The girl who grows up in a neighbourhood where women's football happens every Sunday does not experience women's sport as exceptional. She experiences it as normal. And that normalisation — the quiet, consistent visibility of women playing sport near her — is the most powerful force for long-term behaviour change that the participation sector has ever identified.

Research on community sport and engagement found that the most effective pathways for girls into sport combined visibility of women in sport with accessible, non-judgmental environments and peer participation (Casey et al., 2022). The grassroots club provides all three simultaneously. The visibility is the match itself. The accessible environment is the free entry at the gate. The peer participation is every girl who comes and brings a friend.

What Nettie makes possible

Nettie does not create grassroots women's sport. It makes it visible. And visibility — the simple, verified, discoverable fact that women are playing sport in this community, every week, and people are showing up to watch — is the prerequisite for everything else.

A link worker looking for a social prescribing referral for a teenage girl who has disengaged from activity cannot currently find the women's rugby club that meets every Sunday afternoon two miles from the girl's home. The club is not on their list. Its attendance is not verified. Its community is not visible to the health system.

Nettie changes that. The club is listed. The attendance is verified. Forty-three people came last Sunday. The link worker can send the referral with confidence. The girl arrives and sees women of all ages playing a sport she has never seen played near her before. She comes back the following week. She brings a friend.

That is not a grand intervention. It is just visibility. But it is the visibility that was always missing.

Elite sport inspires. Local sport transforms. The most powerful role model is the one who plays on the same patch of grass you walk past every day.
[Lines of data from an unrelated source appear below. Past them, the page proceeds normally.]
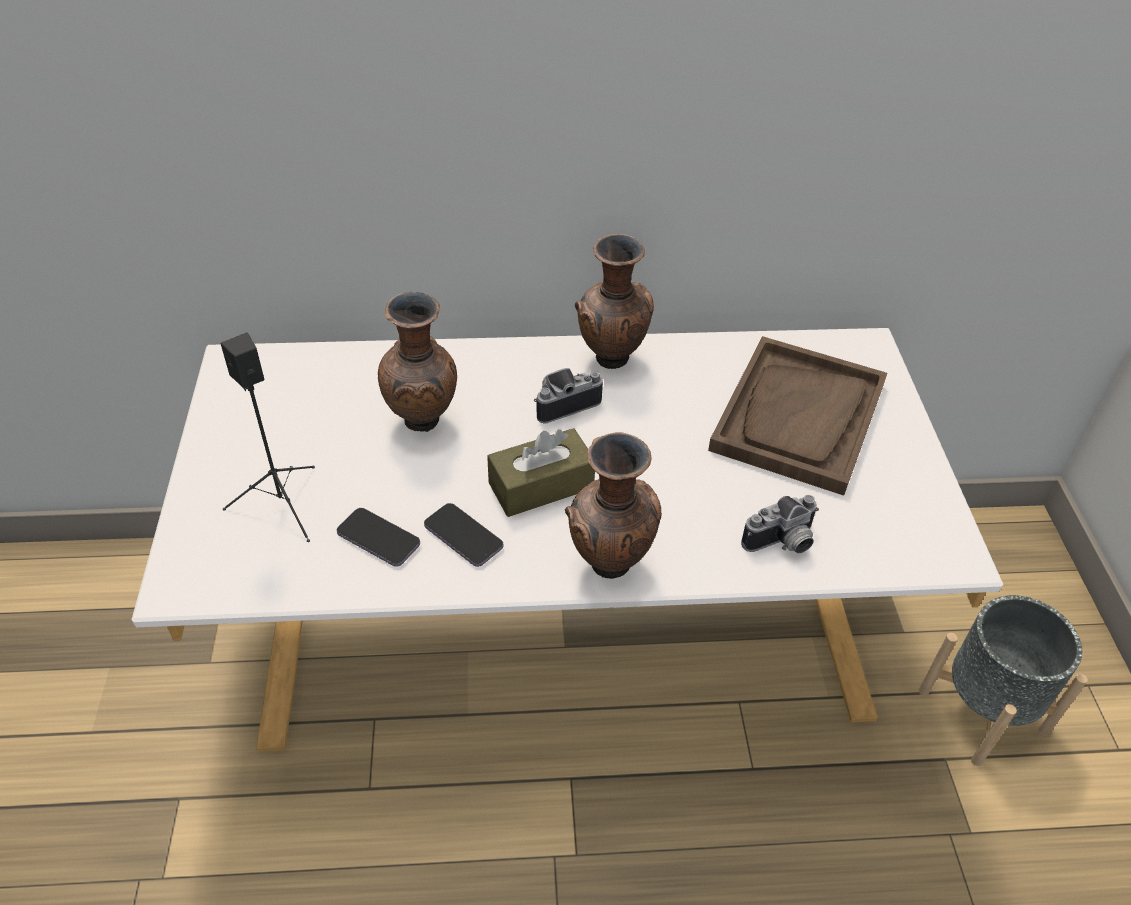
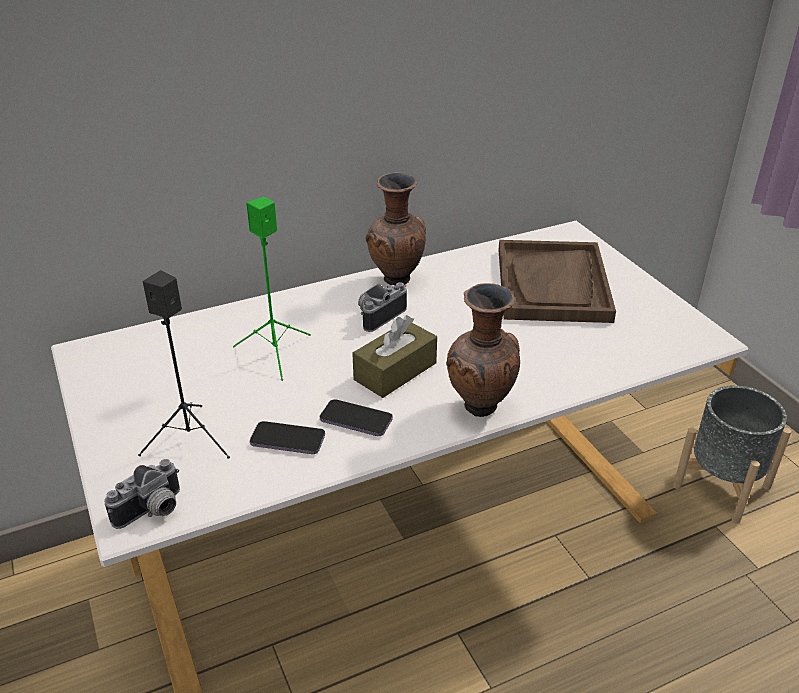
camera: 20 degrees left, 10 degrees down
(424, 422) = (276, 353): brown vase -> green speaker
(782, 543) = (592, 361): camera -> camera (152, 512)

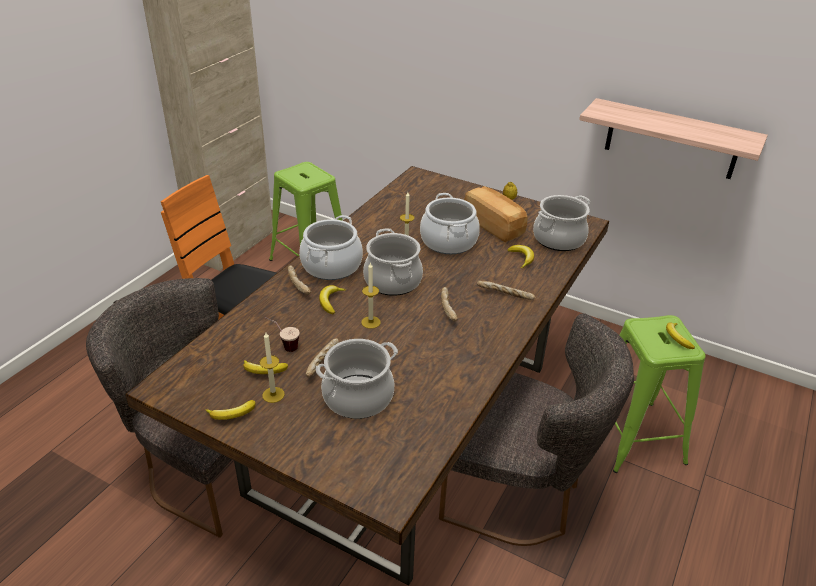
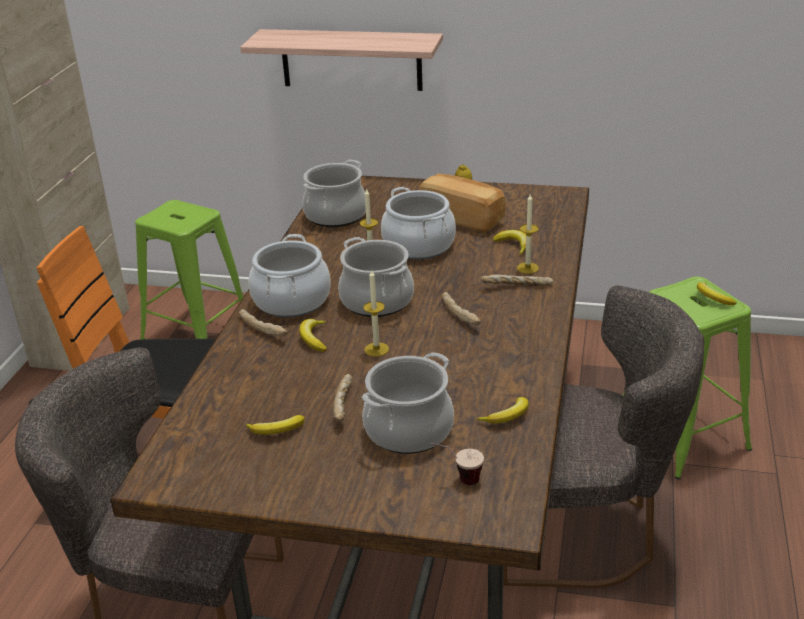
camera: 15 degrees left, 5 degrees down
(232, 414) = (266, 486): banana -> banana (507, 417)
(273, 395) = (304, 453): candle -> candle (527, 268)
(283, 346) = (284, 398): cup -> cup (457, 479)
(558, 239) = (544, 217): cooking pot -> cooking pot (335, 215)
(671, 139) = (635, 80): shelf -> shelf (351, 59)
If you work in women's sport, participation development, social prescribing, or community health — and you think there is a conversation worth having here — I would love to talk.

Nic Vovk Founder, Nettie nettie.online

References

Casey, M., Doherty, A., Elliott, S.K. and Norman, L. (2022) 'Editorial: Engaging Women and Girls in Community Sport: Building an Equitable and Inclusive Future', Frontiers in Sports and Active Living, 4, p.947626. doi: 10.3389/fspor.2022.947626.

House of Lords Library (2026) 'Girls' Participation in Sport: Improving Access'. Available at: lordslibrary.parliament.uk (Accessed: May 2026).

London Sport and AudienceNet (2021) 'Research Reveals the Power of Inspirational Female Role Models'. Available at: londonsport.org (Accessed: May 2026).

Sky and Public First (2025) 'Girls' Participation in Sport Research'. Cited in: Sky Group (2025) Sky Calls for National Action on Girls' Sport. Available at: skygroup.sky (Accessed: May 2026).

Sport England (2025) Active Lives Children and Young People Survey: Academic Year 2024--25. London: Sport England. Available at: sportengland.org (Accessed: May 2026).

sportscotland (2024) 'Women and Girls: Equality and Sport Research 2024'. Available at: sportscotland.org.uk (Accessed: May 2026).

Women in Sport (2024) 'Reframing Sport for Teenage Girls: Toolkit and Key Findings'. London: Women in Sport. Available at: womeninsport.org (Accessed: May 2026).